_Stated task:_ Pick out and copy every line below that contains the string "name", matching case exactly.

Stored records
_ _ _ _

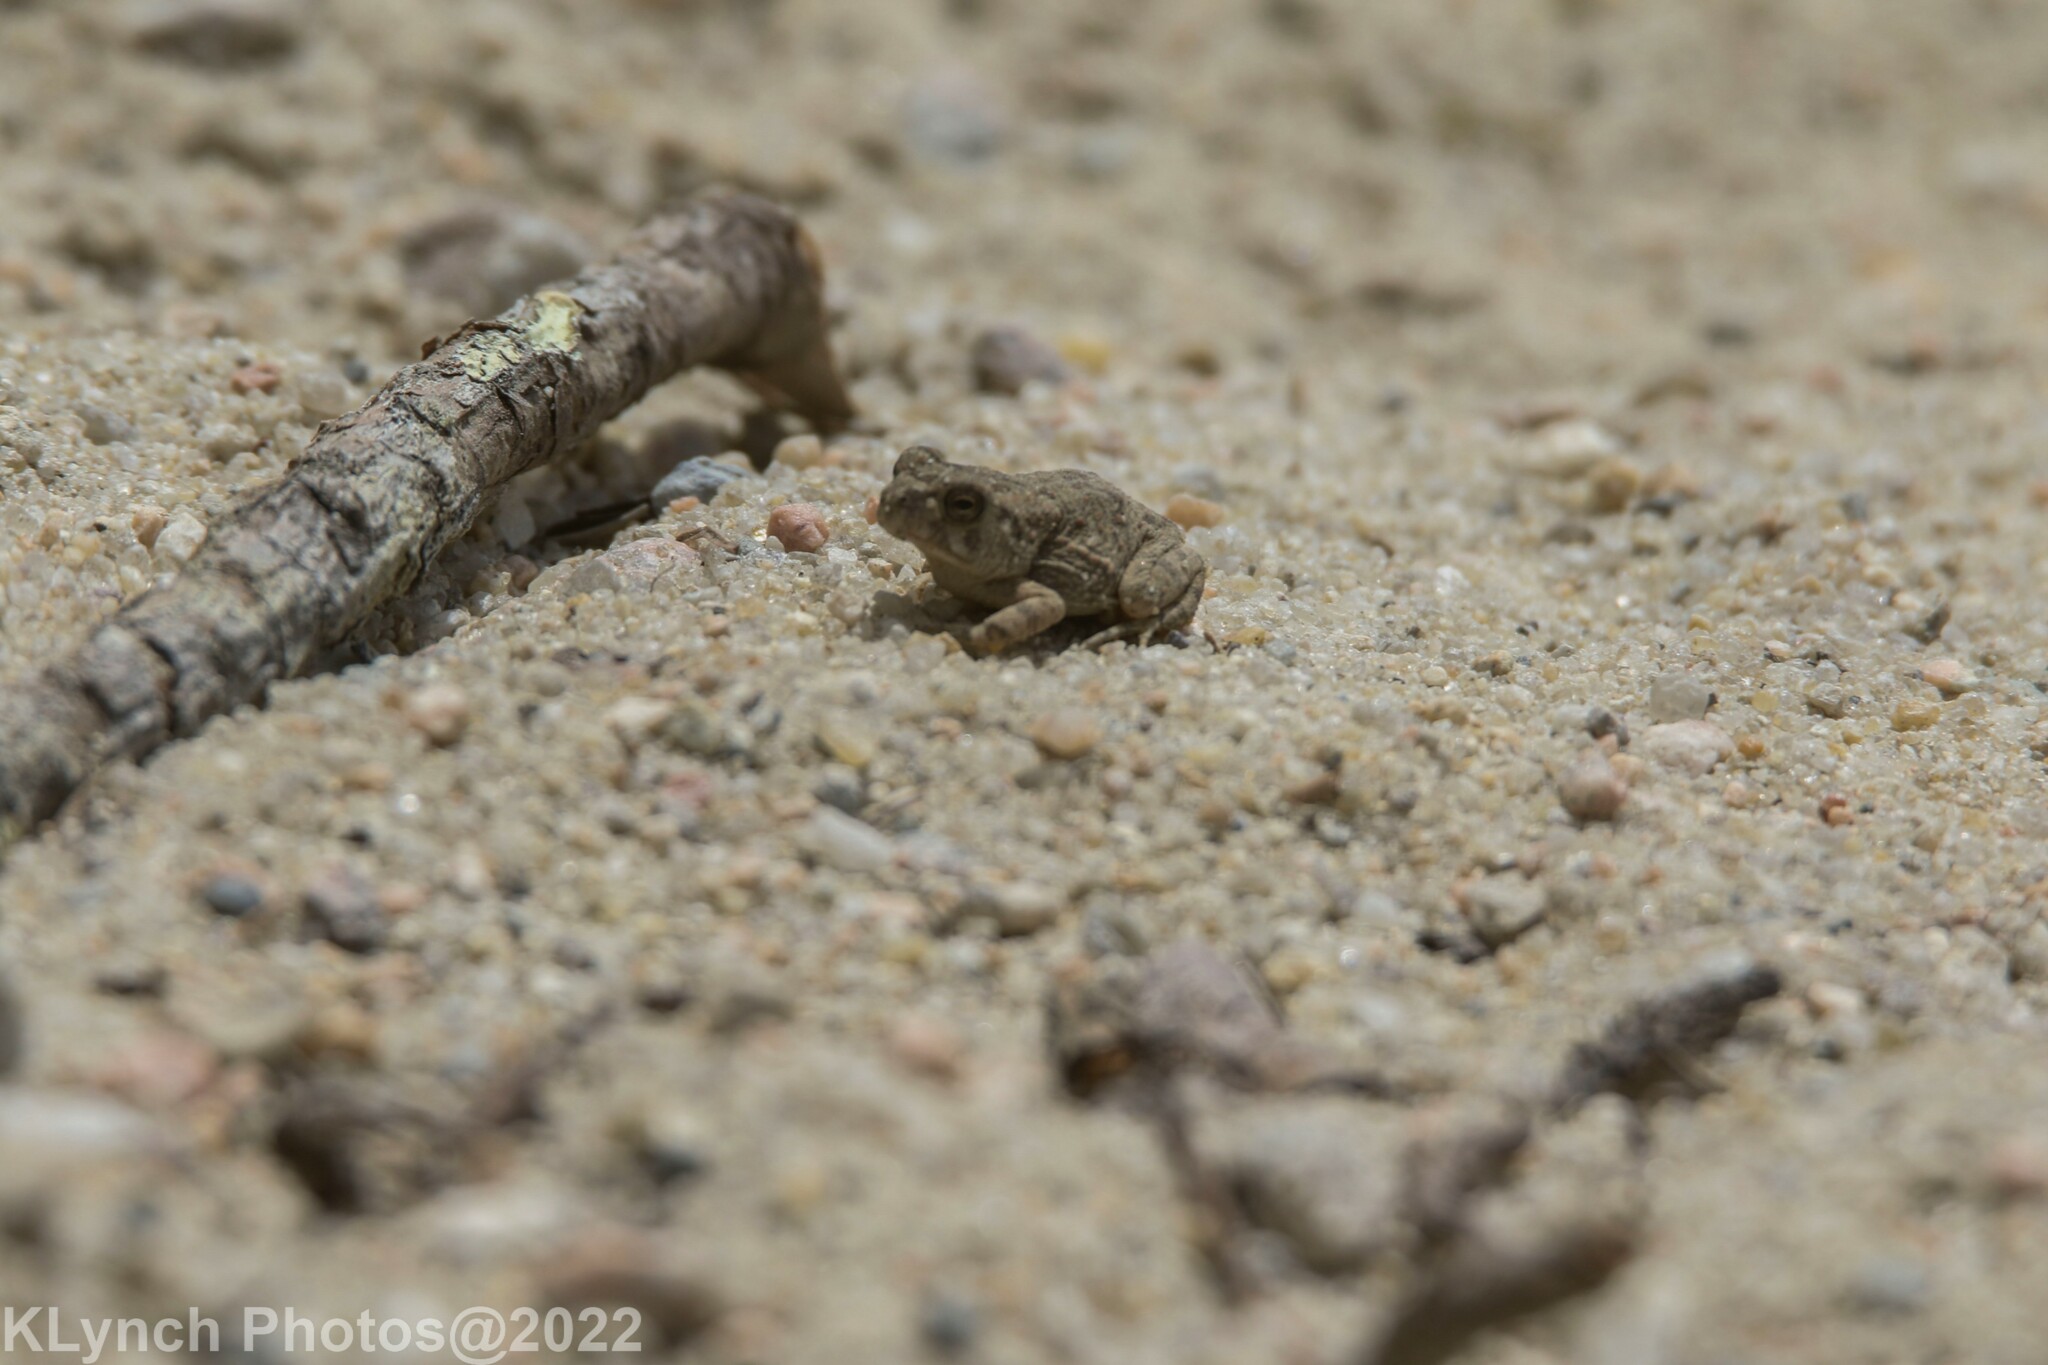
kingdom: Animalia
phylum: Chordata
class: Amphibia
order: Anura
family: Bufonidae
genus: Anaxyrus
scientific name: Anaxyrus fowleri
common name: Fowler's toad
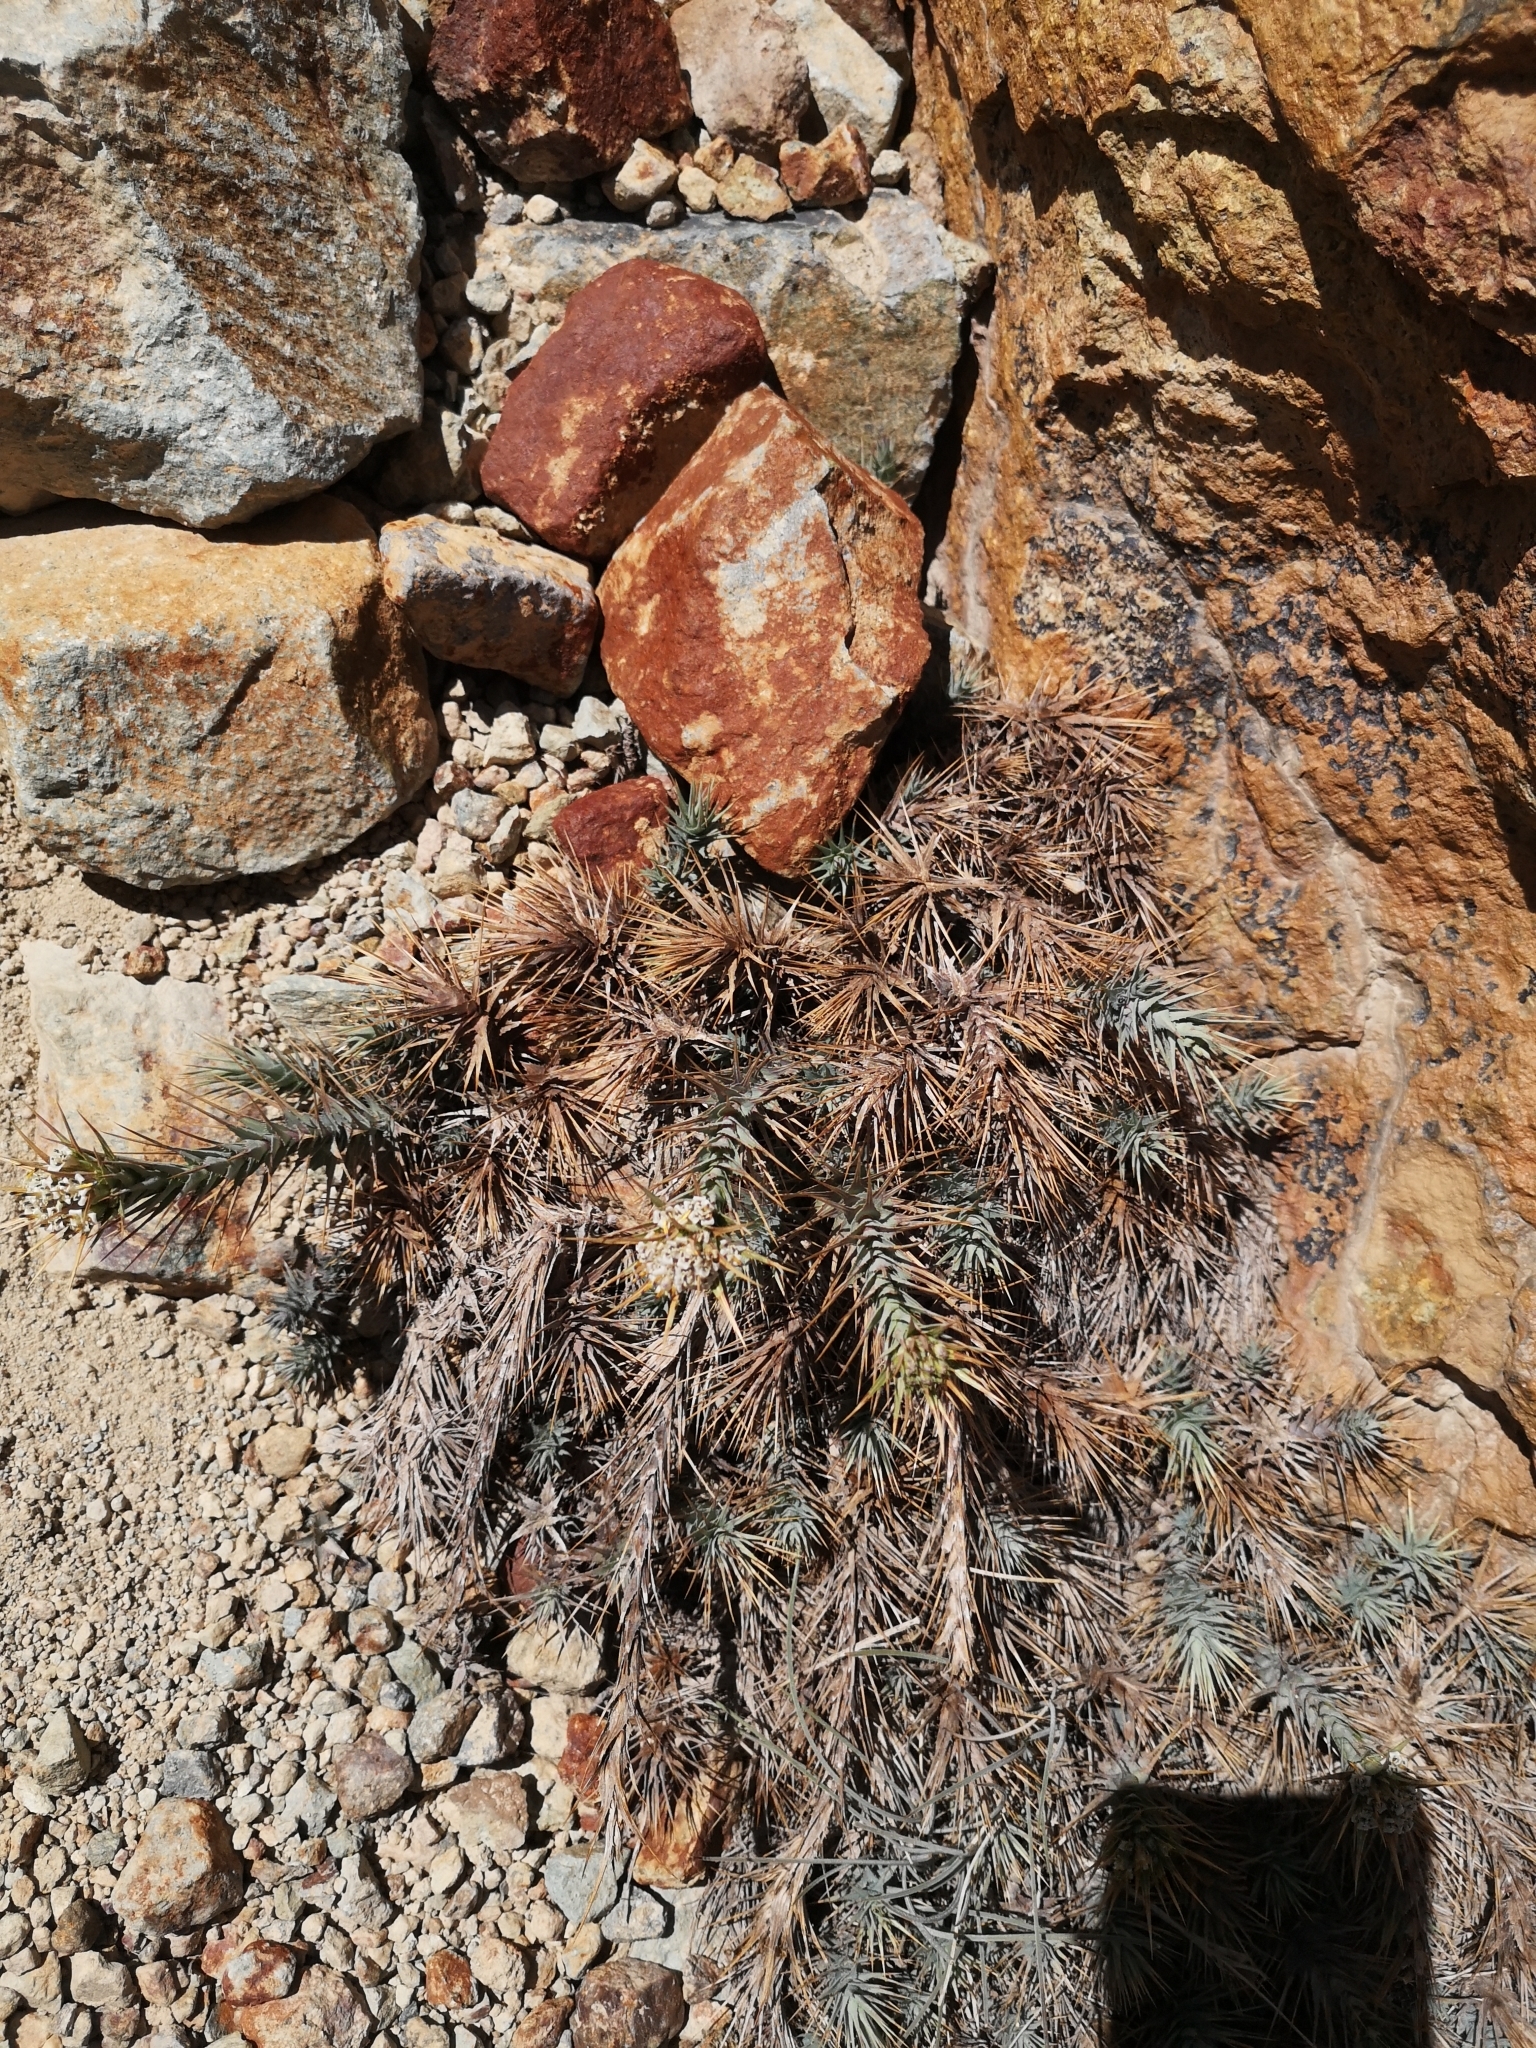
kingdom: Plantae
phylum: Tracheophyta
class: Magnoliopsida
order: Asterales
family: Asteraceae
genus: Nassauvia
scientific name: Nassauvia cumingii
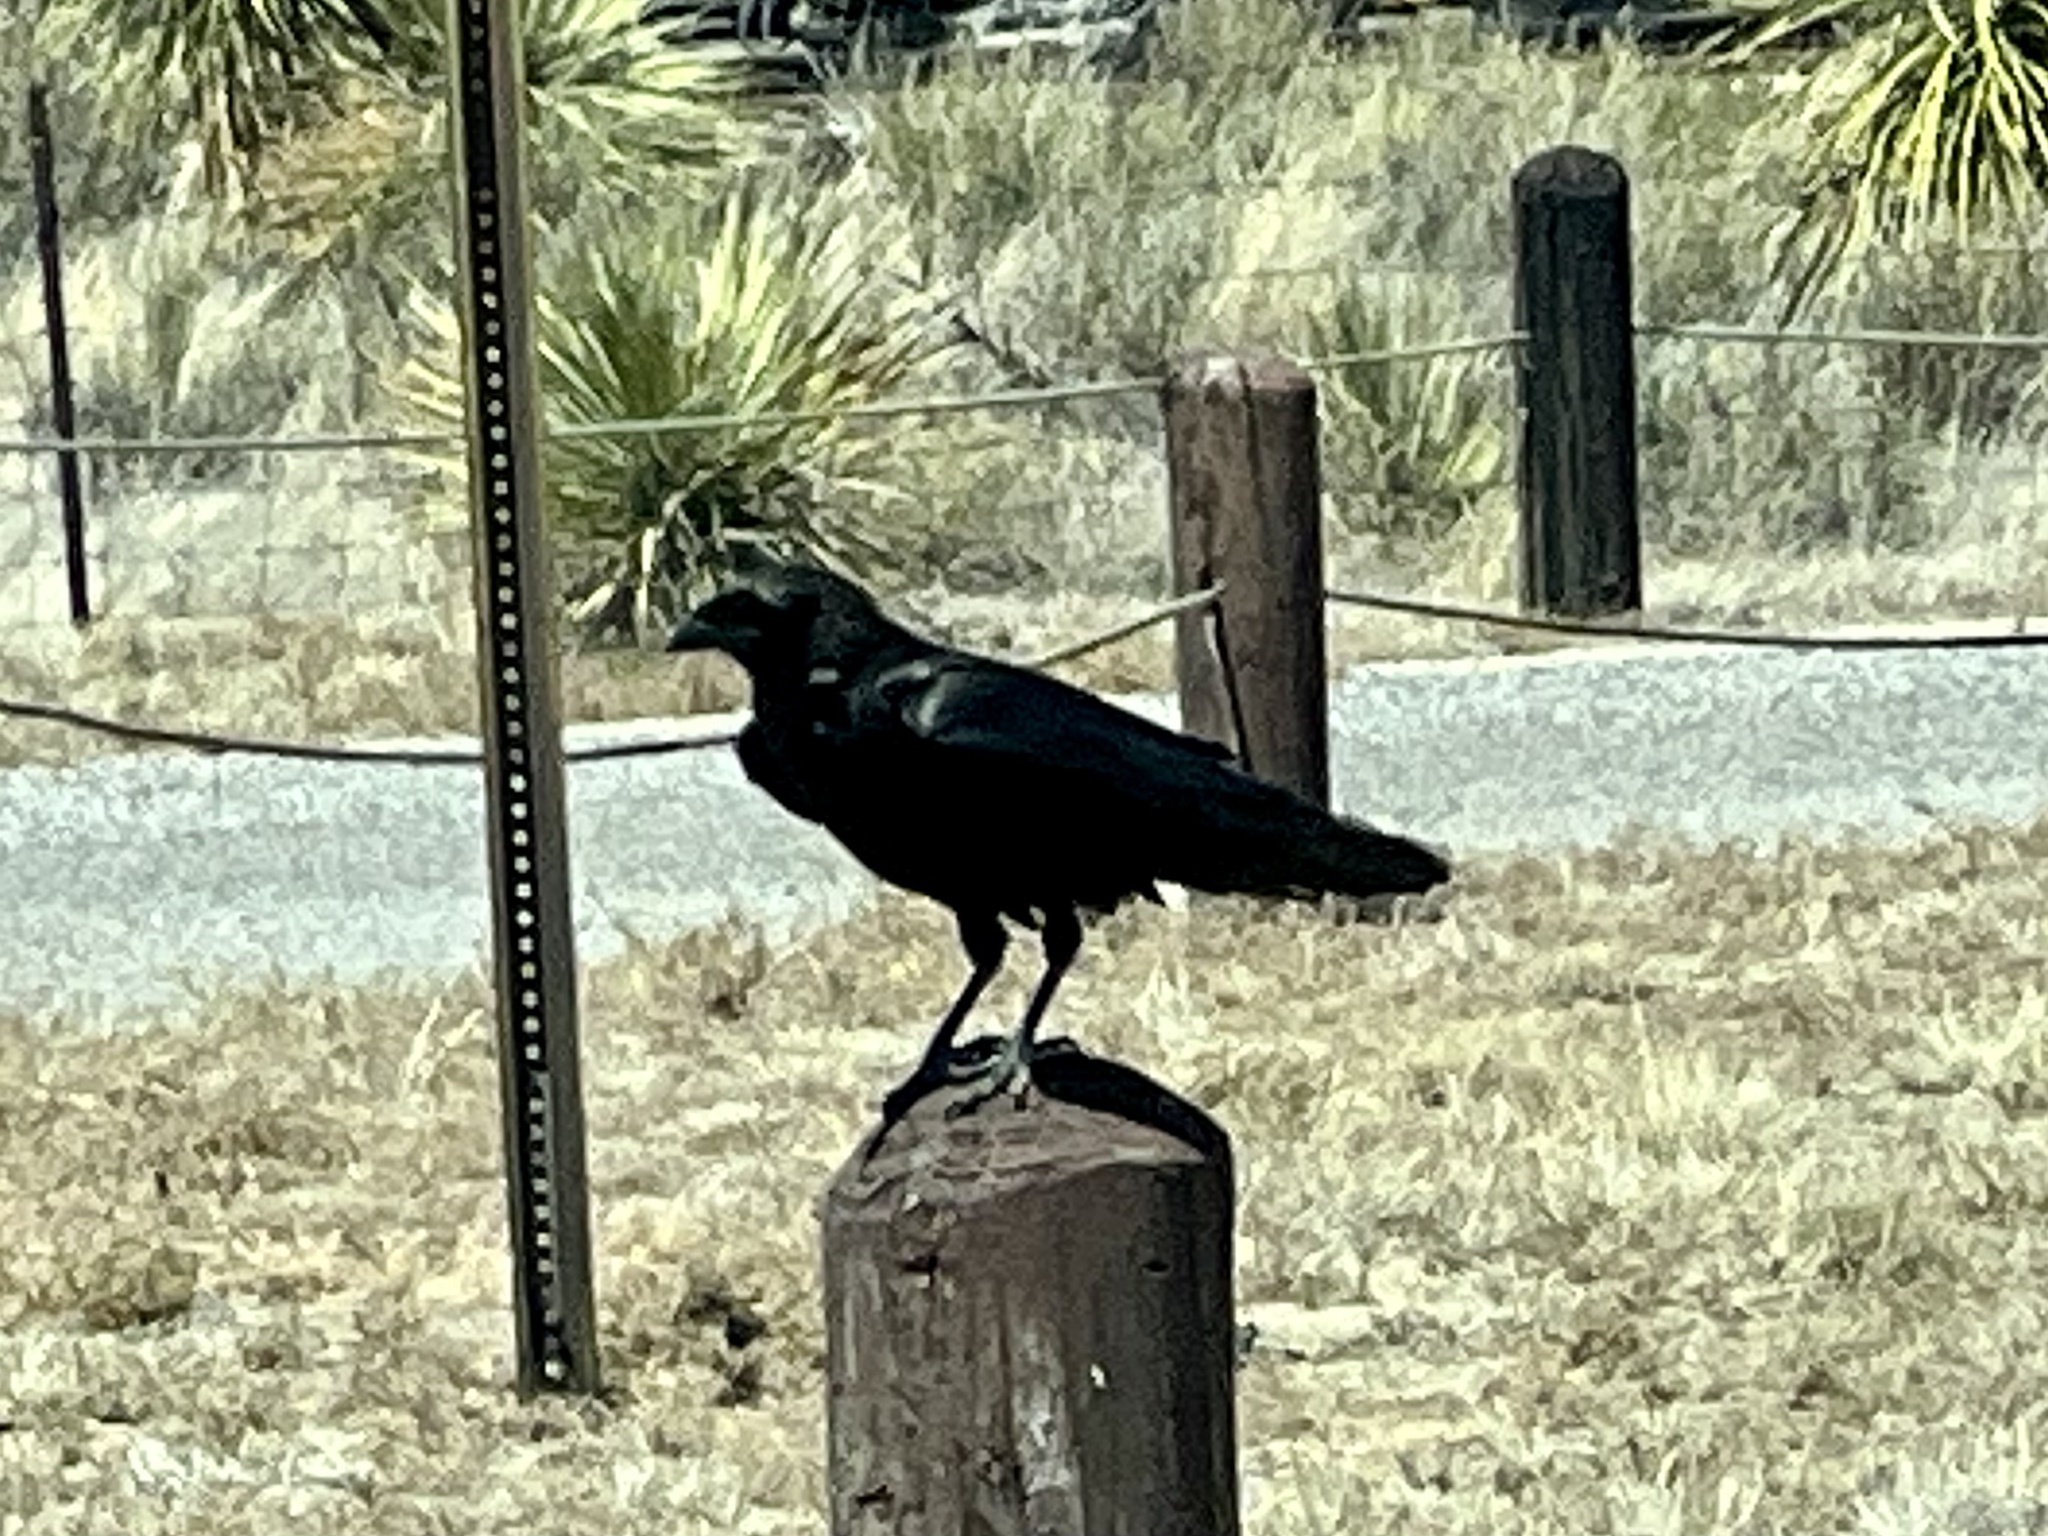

_ _ _ _

_Result:_
scientific name: Anaxyrus fowleri
common name: Fowler's toad
scientific name: Nassauvia cumingii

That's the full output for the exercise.